The User Datagram Protocol (UDP) is one of the core Internet protocols. It is a layer 4 protocol (Transport layer of the OSI model) within the Internet protocol suite. It provides a mechanism to identify different endpoints on a single host by means of ports. UDP doesn't have the handshake overhead of TCP to establish connections, and does not have features like flow control and reliability like TCP. UDP deals with single packet delivery, provided by the underlying IP.

As a stateless protocol it is often used in such applications where data must arrive quickly, and data that arrives late is worthless. The benefit of this smaller feature set is quicker data transmittal, and lower total overhead, hence its common usage is for real time applications like videoconferencing, online gaming, voice over IP and other streaming media.

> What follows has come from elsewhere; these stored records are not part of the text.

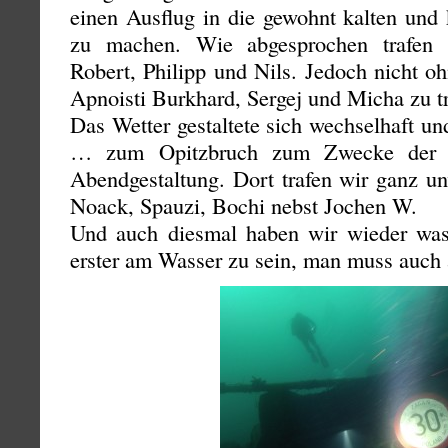
einen Ausflug in die gewohnt kalten und
zu machen. Wie abgesprochen trafen 
Robert, Philipp und Nils. Jedoch nicht o
Apnoisti Burkhard, Sergej und Micha zu tr
Das Wetter gestaltete sich wechselhaft u
… zum Opitzbruch zum Zwecke der 
Abendgestaltung. Dort trafen wir ganz un
Noack, Spauzi, Bochi nebst Jochen W.
Und auch diesmal haben wir wieder was g
erster am Wasser zu sein, man muss auch 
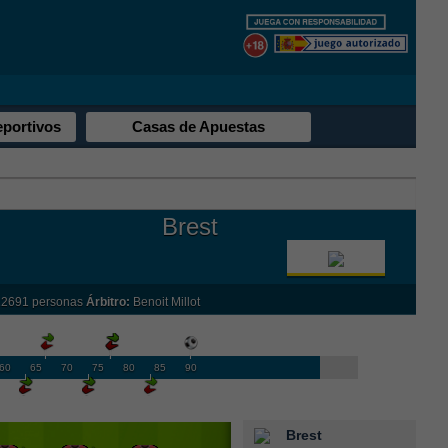
eportivos
Casas de Apuestas
Brest
2691 personas
Árbitro:
Benoit Millot
60
65
70
75
80
85
90
Brest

UDP packets (also known as datagrams) contain, in addition to the lower level headers, a UDP header, which consists of a checksum, the packet length, plus source, and destination ports.

In special circumstances, UDP, combined with application-level connection and reliability management, provides one useful advantage over TCP: the ability to hold connections to thousands of users at once, unrestricted by limitations on TCP hard-coded into an operating system's often proprietary kernel.

As with TCP, UDP ports are 16-bit entities, so that a maximum of 65535 different endpoints are possible within a single IP address.